1. The anti-drop cutting platform is characterized by comprising a base, a cutting bottom plate, a driving assembly and a plurality of support columns;

the cutting bottom plate is arranged on the base, the supporting columns are arranged on the cutting bottom plate at intervals and can slide relative to the cutting bottom plate, the top surfaces of the supporting columns form carrying surfaces and are used for carrying sample wafers, the top surface of each supporting column is provided with a connecting layer which is used for being matched with the sample wafer, and the bottom surface of each supporting column is provided with a first adsorption layer;

the cutting bottom plate is provided with a plurality of through holes, a plurality of through holes are respectively provided with a first clamping structure, each supporting column is respectively provided with a second clamping structure and a third clamping structure at intervals, and the first clamping structure is selectively clamped with the second clamping structure or the third clamping structure;

the driving assembly is arranged on the base and is used for selectively driving one or more supporting columns to slide relative to the cutting bottom plate so as to form an air flow channel between two adjacent supporting columns;

the driving assembly comprises a first driving piece, a sliding shaft and a second driving piece, wherein the sliding shaft is in sliding connection with the base, the first driving piece is connected with the sliding shaft and used for driving the sliding shaft to slide relative to the base, the second driving piece is arranged on the sliding shaft and used for driving the supporting column to slide relative to the cutting bottom plate, a second adsorption layer is arranged on the second driving piece, and the first adsorption layer can be attracted with the second adsorption layer.

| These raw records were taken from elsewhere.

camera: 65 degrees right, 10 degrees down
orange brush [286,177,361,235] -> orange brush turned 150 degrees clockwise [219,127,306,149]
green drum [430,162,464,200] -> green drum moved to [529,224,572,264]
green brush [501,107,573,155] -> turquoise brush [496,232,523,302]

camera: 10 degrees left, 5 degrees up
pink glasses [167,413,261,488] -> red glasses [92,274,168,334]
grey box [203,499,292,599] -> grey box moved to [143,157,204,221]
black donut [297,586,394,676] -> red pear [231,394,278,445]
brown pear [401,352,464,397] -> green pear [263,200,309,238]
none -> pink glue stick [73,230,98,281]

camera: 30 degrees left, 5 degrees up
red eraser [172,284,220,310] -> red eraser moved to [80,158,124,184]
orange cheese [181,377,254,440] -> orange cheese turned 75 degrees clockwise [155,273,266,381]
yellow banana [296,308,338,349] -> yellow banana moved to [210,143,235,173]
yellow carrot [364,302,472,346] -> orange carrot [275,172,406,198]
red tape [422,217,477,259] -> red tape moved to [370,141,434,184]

2. The anti-drop cutting deck as defined in claim 1, wherein the drive assembly further comprises a third drive member disposed on the sliding shaft and coupled to the second drive member, the third drive member being configured to drive the second drive member to slide relative to the sliding shaft.

3. The anti-drop cutting platform of claim 2, further comprising a controller, wherein the first driving member, the second driving member, and the third driving member are respectively electrically connected to the controller, and the controller is configured to respectively control the actions of the first driving member, the second driving member, and the third driving member.

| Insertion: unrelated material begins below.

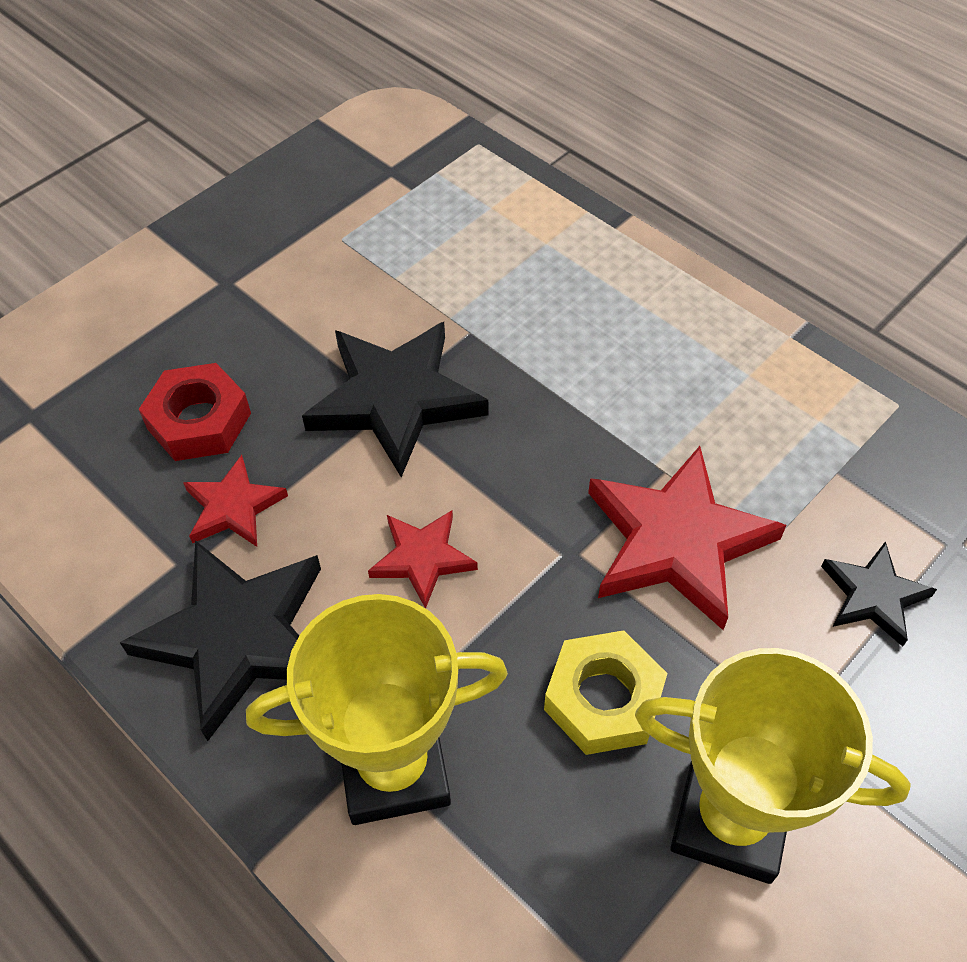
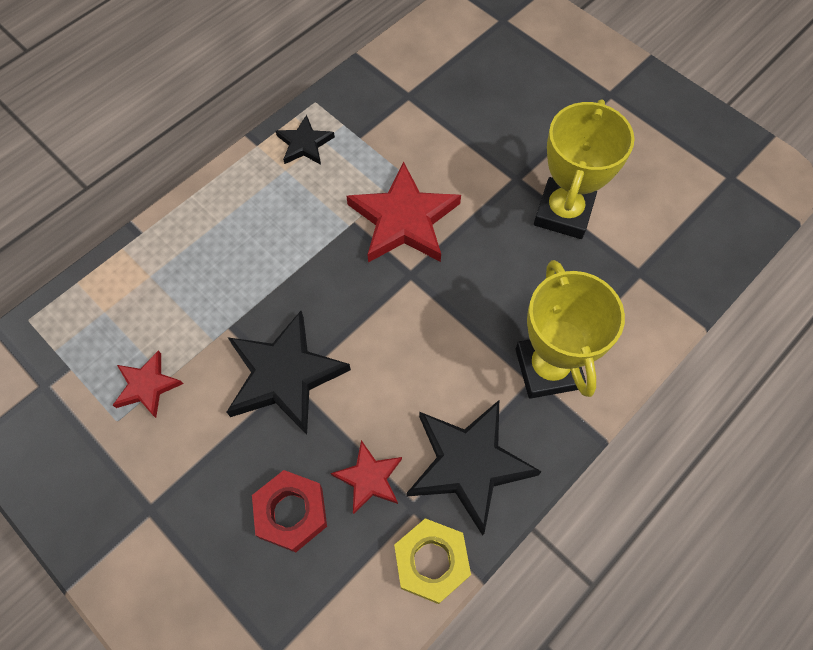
camera: 90 degrees left, 10 degrees up
red star [368,510,478,609] -> red star moved to [113,350,183,418]
yellow nut [544,630,668,755] -> yellow nut moved to [394,518,471,604]
black star [821,541,937,647] -> black star moved to [276,115,335,165]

4. The anti-drop cutting deck as defined in claim 1, wherein the number of said second driving members is plural, and the plural second driving members are disposed side by side on said sliding shaft and are respectively used for driving said supporting columns.

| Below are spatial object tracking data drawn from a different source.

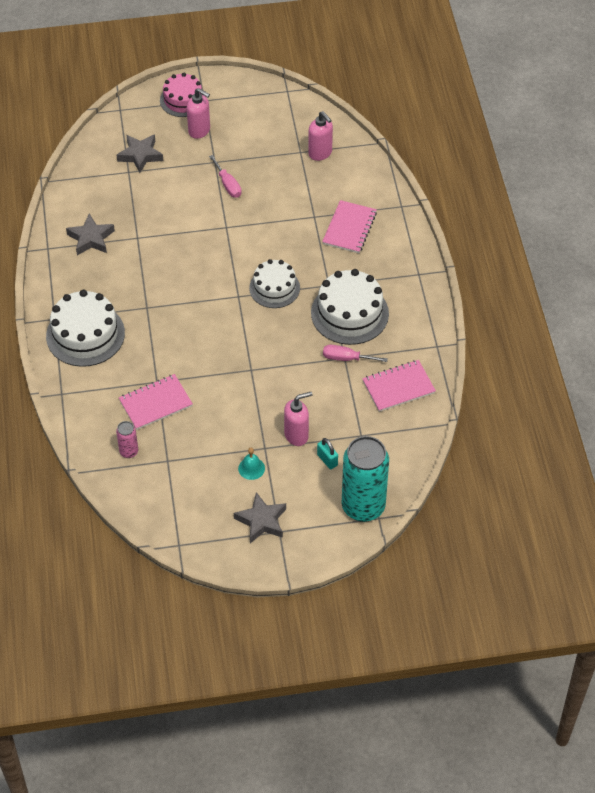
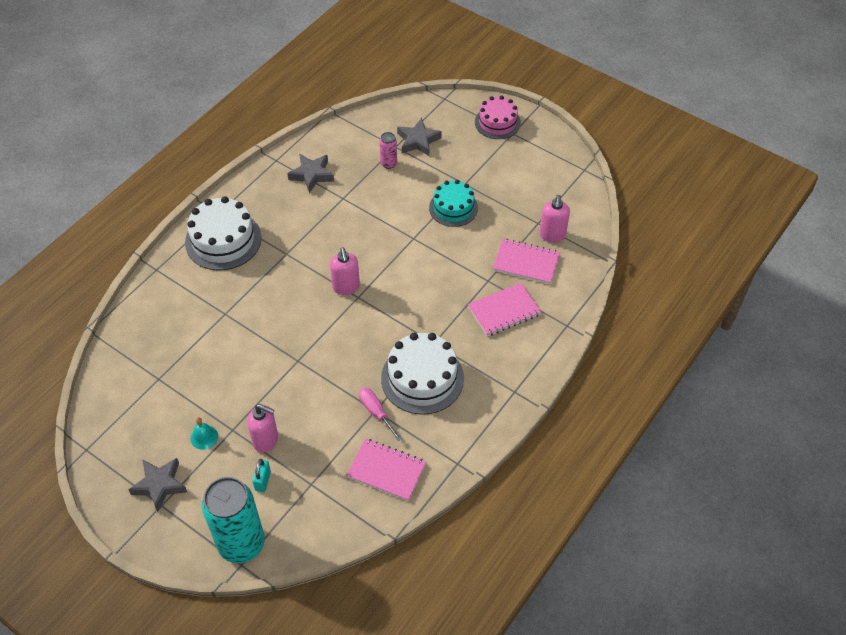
camera: 45 degrees right, 0 degrees up
pink can [116,421,138,458] -> pink can moved to [380,132,397,169]
pink notebook [119,374,193,430] -> pink notebook moved to [493,238,560,284]
pink soap dispenser [187,88,210,139] -> pink soap dispenser moved to [330,248,360,295]
pink screwdriver [209,155,242,198] -> turquoise cake [429,180,478,227]
white cake [249,259,300,308] -> none

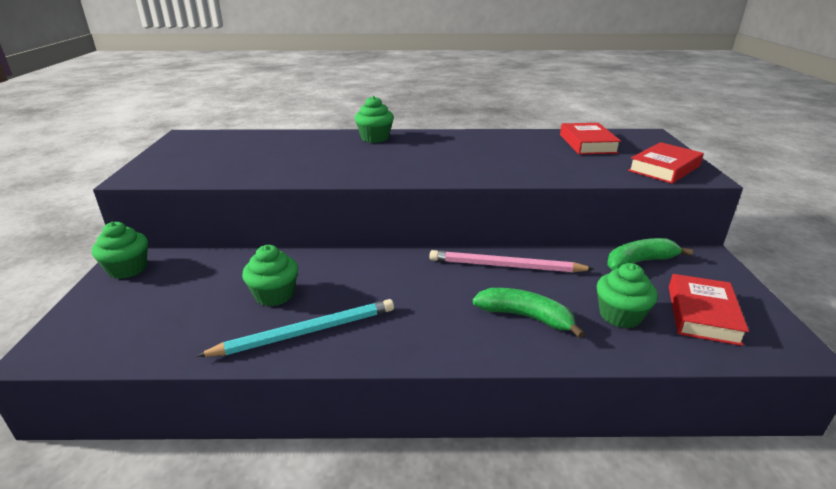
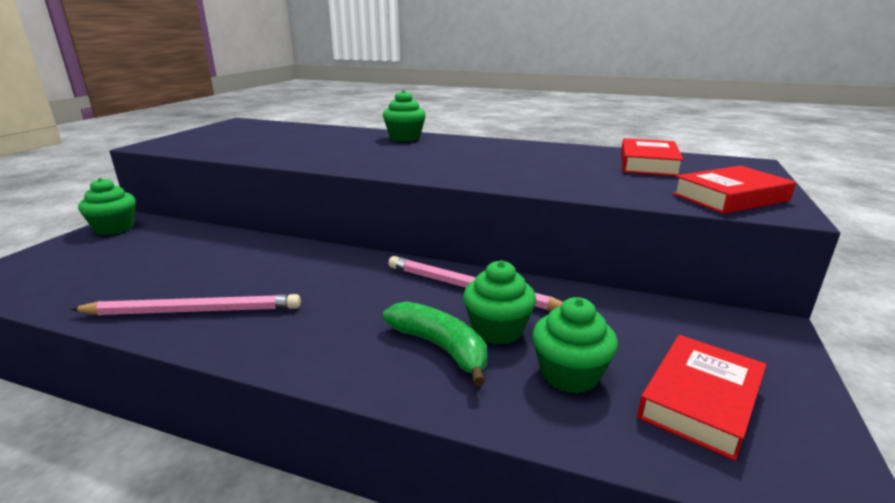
camera: 20 degrees right, 5 degrees down
turquoise pencil [197,299,394,357] -> pink pencil [71,294,301,316]
green cupcake [242,245,298,306] -> green cupcake moved to [463,260,536,345]
green banana [607,238,693,271] -> none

5. The anti-drop cutting deck as defined in claim 1, wherein the first engagement structure is an annular spring, and the second engagement structure and the third engagement structure are each a loop of engagement groove.

6. The anti-drop cutting platform according to claim 1, wherein the cutting bottom plate comprises a first cutting part, a second cutting part and a third cutting part which are sequentially and adjacently arranged, wherein a plurality of support columns are arranged on the first cutting part, the second cutting part and the third cutting part, the plurality of support columns on the first cutting part, the second cutting part and the third cutting part are arranged in an array, the spacing between the plurality of support columns of the first cutting part is larger than the spacing between the plurality of support columns of the second cutting part, and the spacing between the plurality of support columns of the second cutting part is larger than the spacing between the plurality of support columns of the third cutting part.

7. A laser cutting machine comprising a cutting machine and an anti-drop cutting platform according to any one of claims 1 to 6, the cutting machine being arranged opposite the anti-drop cutting platform and being arranged to cut the dailies.